Over the next 3 years, Dr Nicole Wegner will examine popular assumptions about the “ideal soldier” and how cultural myths shape military policies and priorities in Australia and abroad.
Hailing from Canada and having spent several years as a lecturer at the University of Saskatchewan, Dr Nicole Wegner joins the Department of Government and International Relations as a Postdoctoral Research Fellow where she will examine issues relating to the modern military including suicides, sexual assault, and the relationships between military and national identity.

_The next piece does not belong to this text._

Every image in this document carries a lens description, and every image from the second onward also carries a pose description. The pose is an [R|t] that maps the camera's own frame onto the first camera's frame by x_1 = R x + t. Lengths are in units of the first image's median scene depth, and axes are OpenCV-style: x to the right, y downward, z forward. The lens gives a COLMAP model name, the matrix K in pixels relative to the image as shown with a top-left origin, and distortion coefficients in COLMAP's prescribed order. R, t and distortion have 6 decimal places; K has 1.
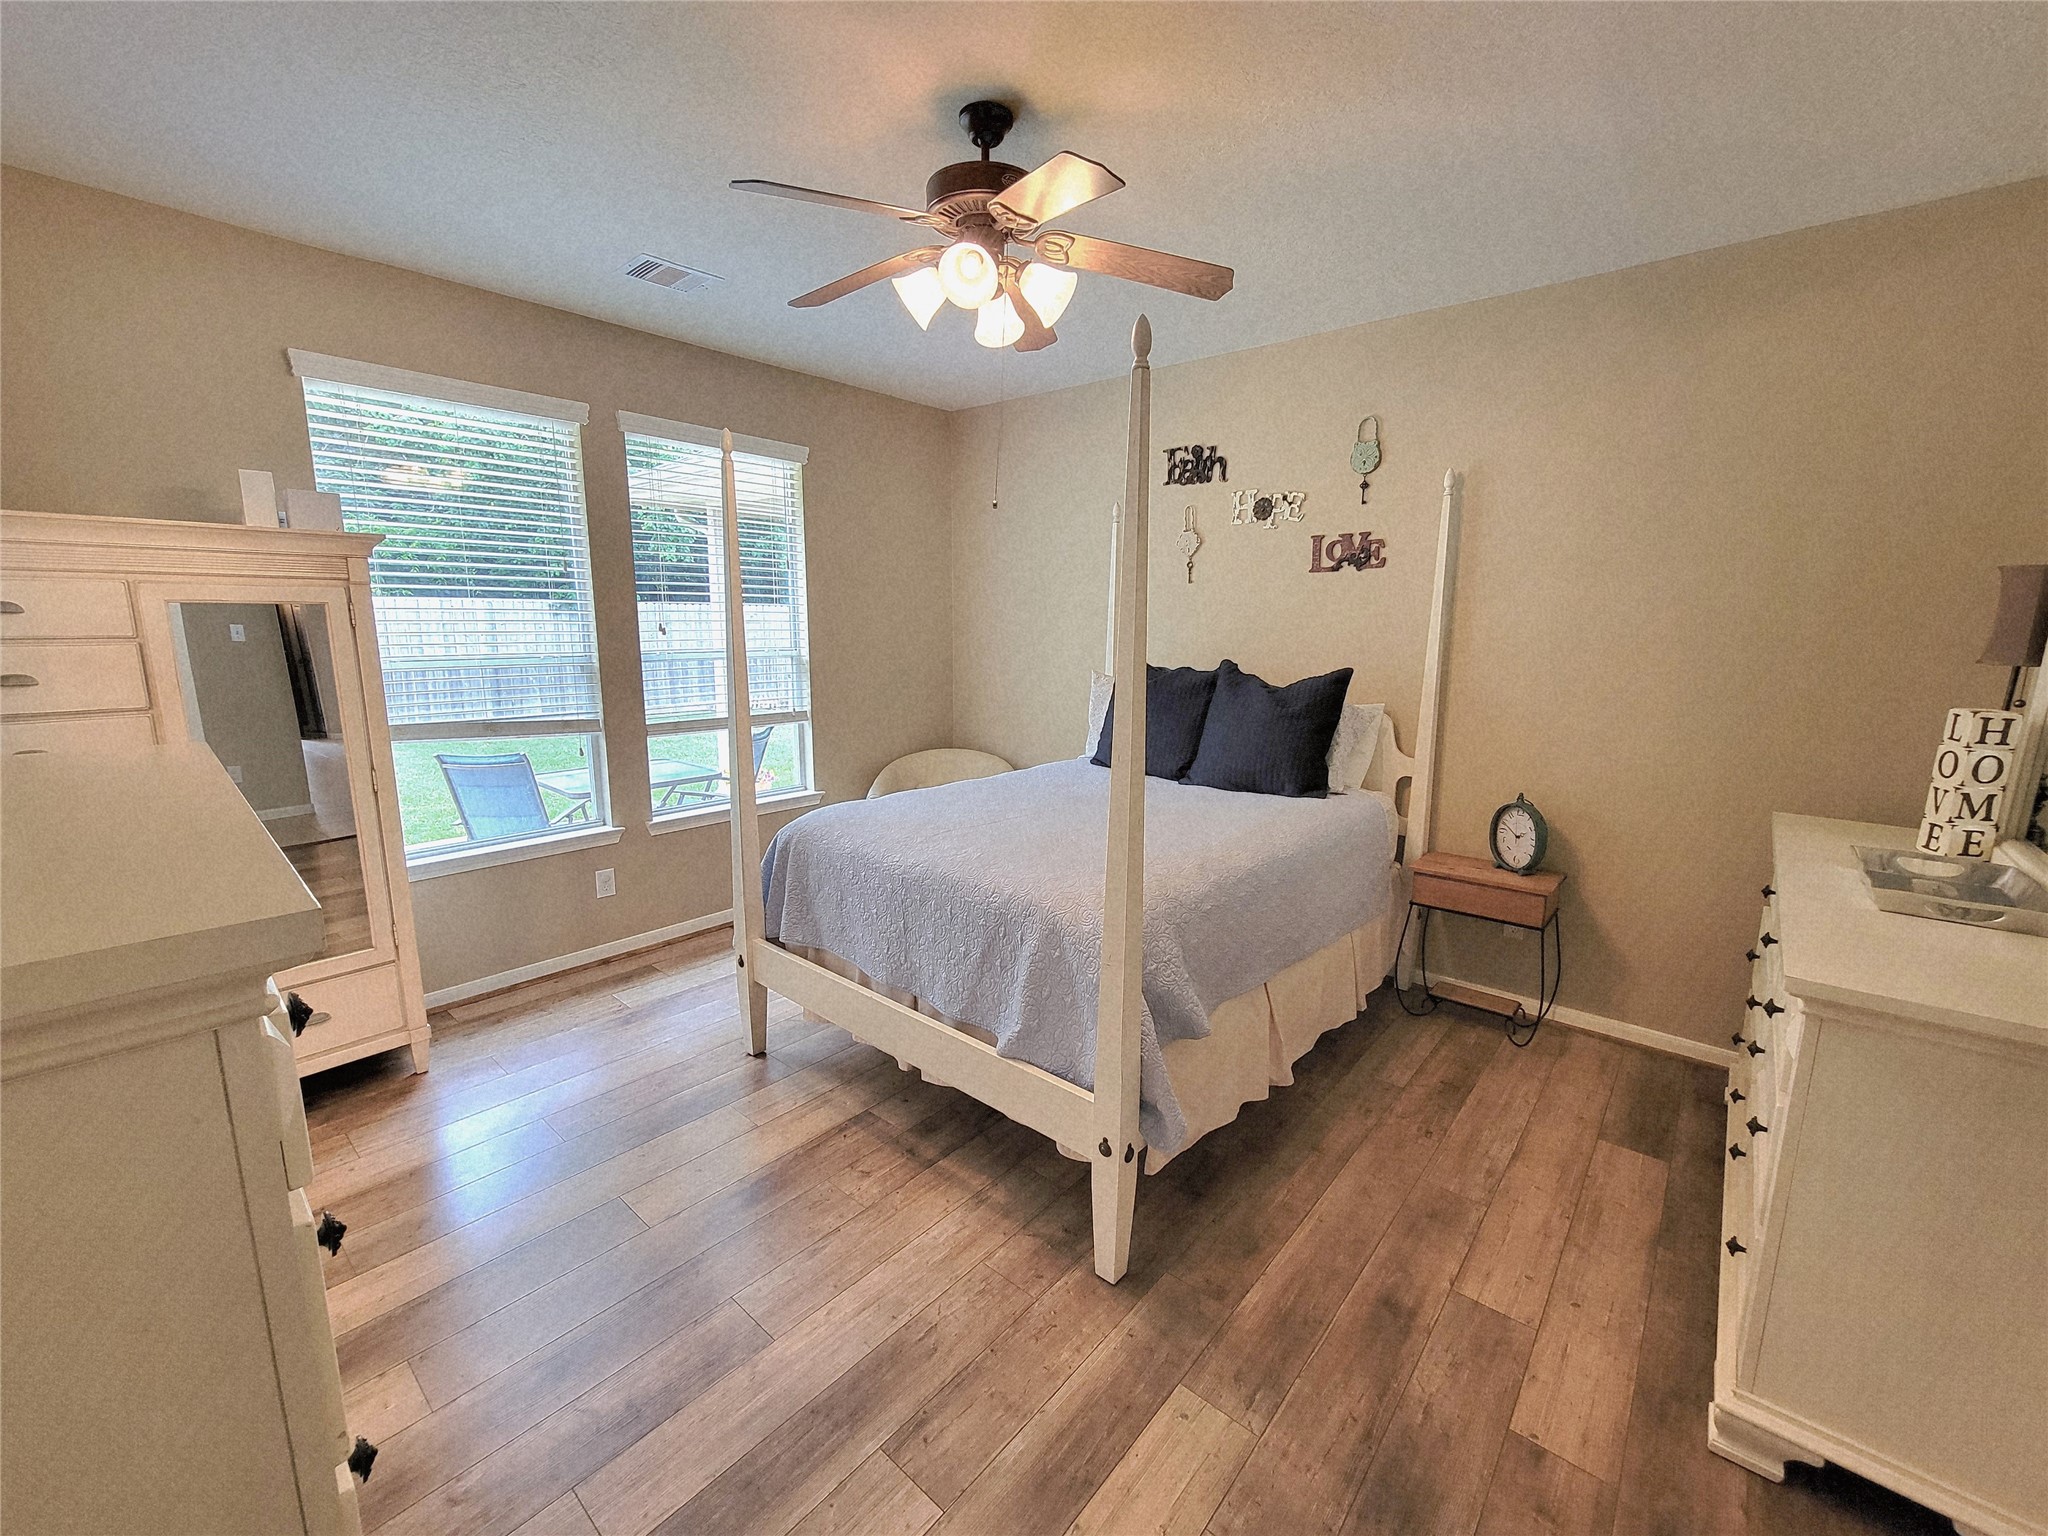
lens RADIAL K [[835.6, 0, 1026.9], [0, 835.6, 772.4], [0, 0, 1]] dist [-0.003919, -0.000163]
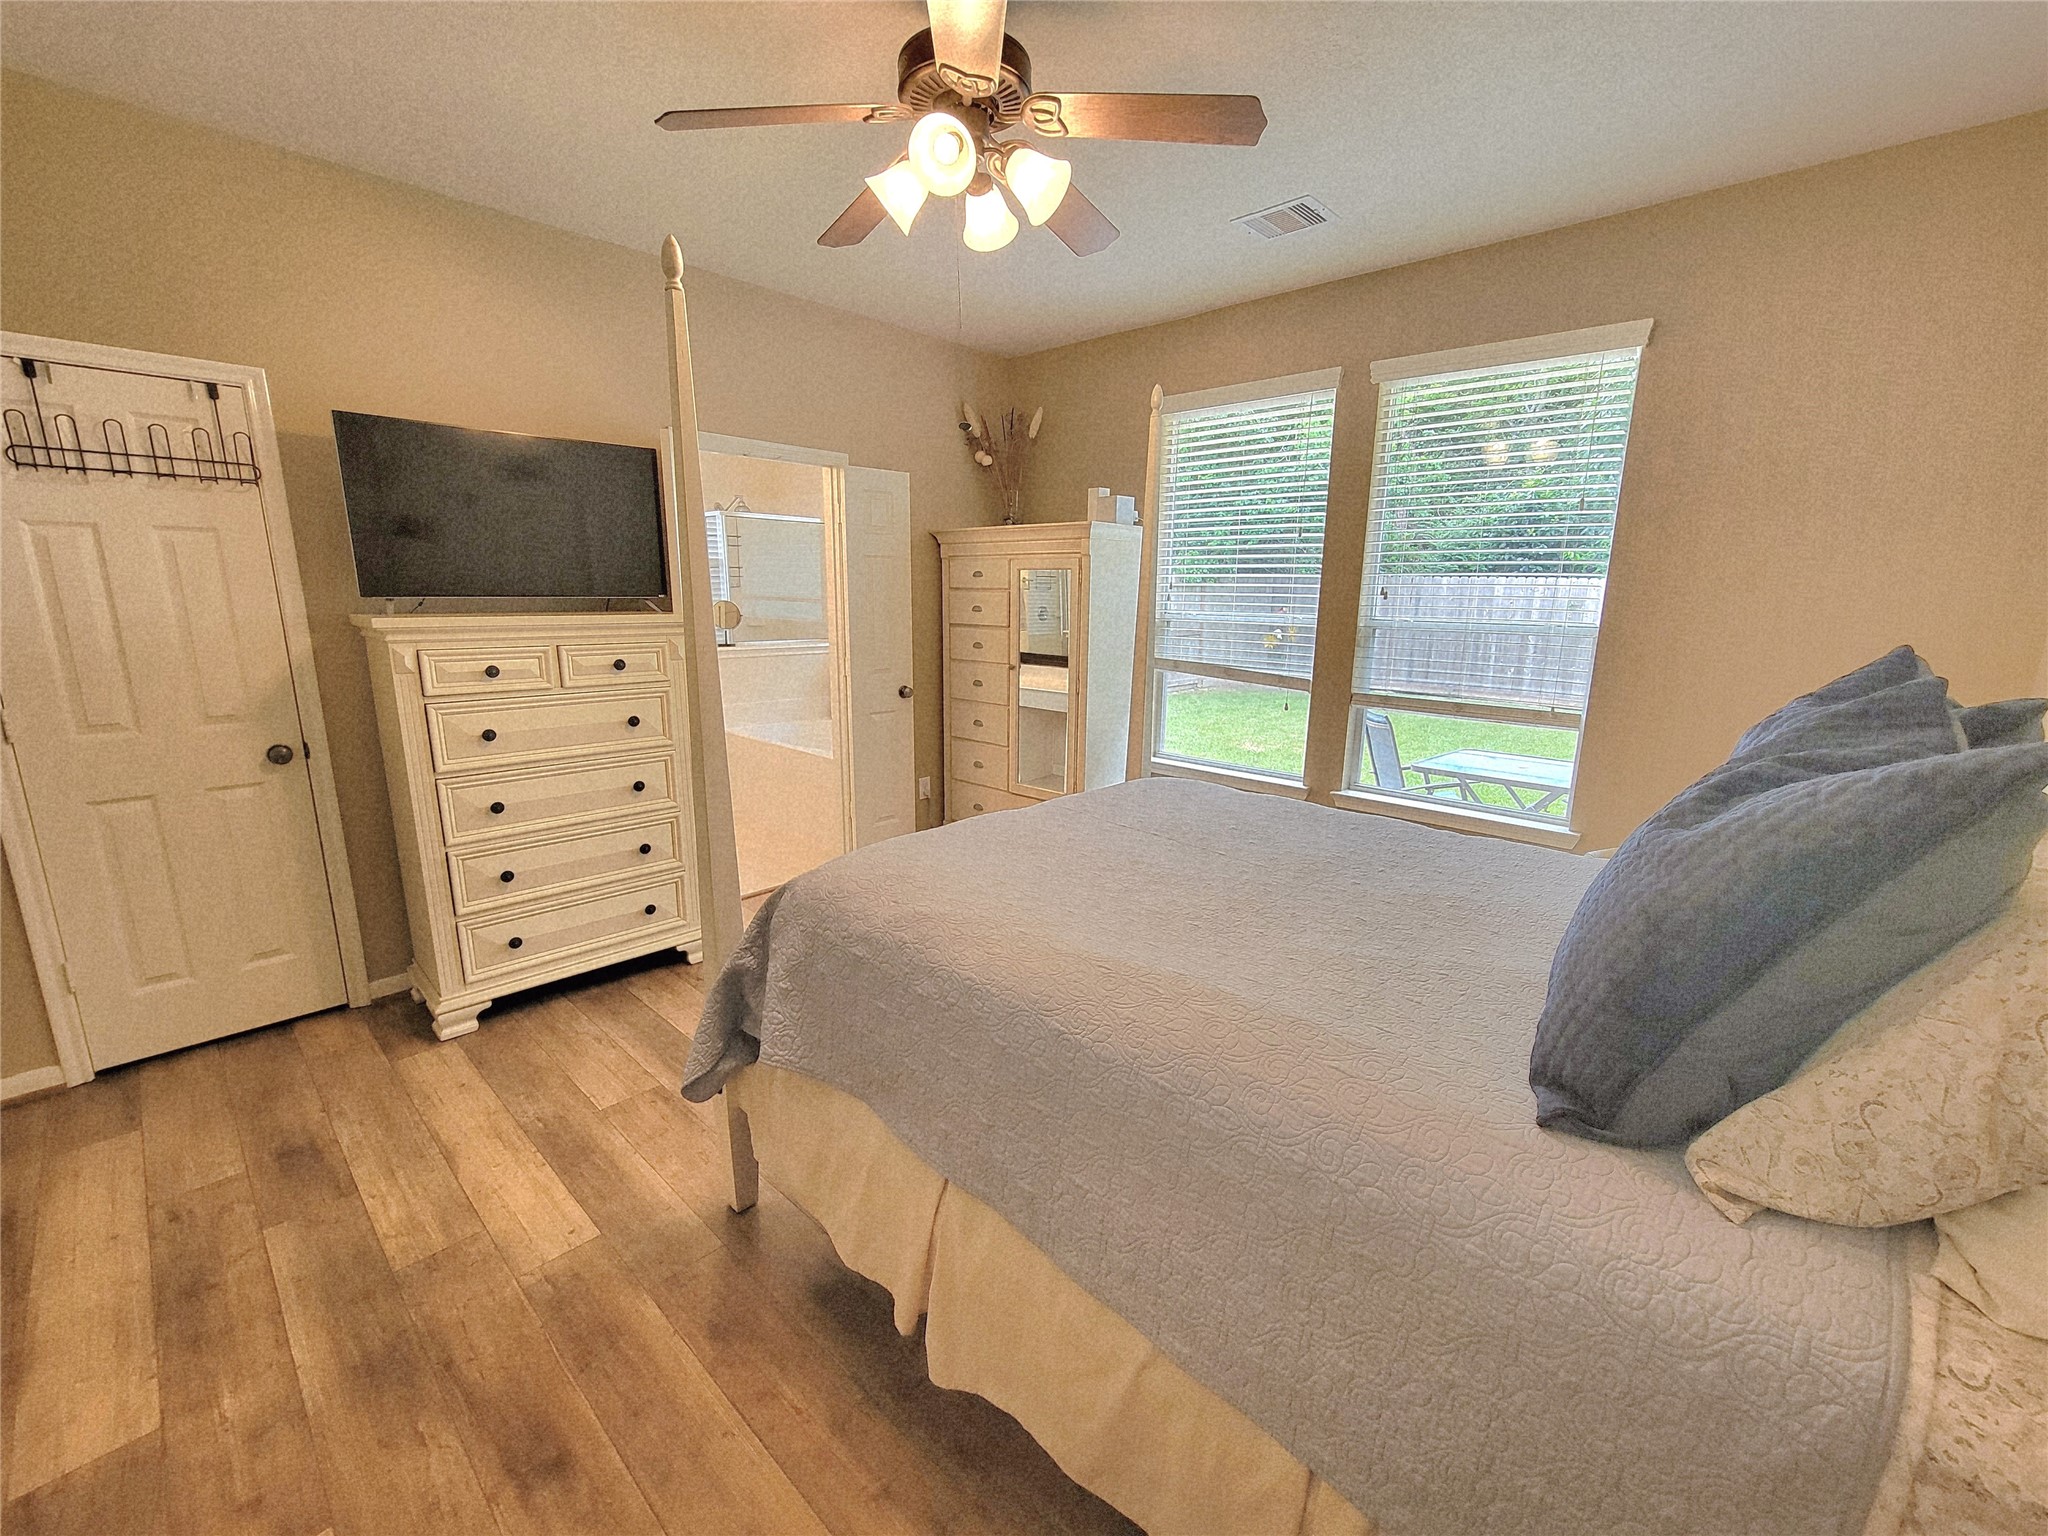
lens RADIAL K [[835.6, 0, 1028.3], [0, 835.6, 765.9], [0, 0, 1]] dist [-0.003919, -0.000163]
pose [[-0.035266, 0.195900, -0.979990, 0.934218], [-0.202135, 0.958934, 0.198965, -0.167056], [0.978723, 0.205107, 0.005781, 1.173585]]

My current research looks at the gendered relationship between identity and military service. I examine how masculinity and femininity can affect military identity. This includes how “masculine” attributes such as aggressiveness and physical strength are often promoted as ideal soldierly characteristics. My research reflects upon this type of ‘military masculinity’ in modern warfare, where counterinsurgency techniques require soldiers to win the “heart and minds” of local populations.
I also examine how war-fighting, defence spending, or military bellicosity are viewed as favourable mechanisms to “toughen” up a nation’s identity. I study cultural myths, such as Canada’s long-standing affinity for peacekeeping internationally and Australia’s national ANZAC commemorations, and how these myths influence military policies and priorities.
I am currently focusing on how military and national identity were articulated in government policies and media coverage during military interventions in Afghanistan from 2001-2014.
The majority of my research involves content and discourse analysis. I examine government and military policies, media images and text, speeches by politicians, testimonies of military personnel, and recruitment campaign imagery and text.
I am working with Professor Megan MacKenzie, who is a renowned scholar in International Relations and feminist theory. I came to the University of Sydney specifically to work with her on gender and war research.
We are working collaboratively on two projects. The first project explores connections between ideals of military masculinity and military suicides and the second project explores sexual assault in armed forces and the ways this phenomenon has gendered patterns.
There are many “common sense” assumptions about the military, including who makes a good soldier, what activities and behaviours are normal and acceptable for militaries, and what types of policies and funding are appropriate for defence and military spending.
I hope to unpack these assumptions so that the politics of military service, military identity, and defence funding are made obvious. This will allow us, as a society, to make clear choices and preferences about defence policies.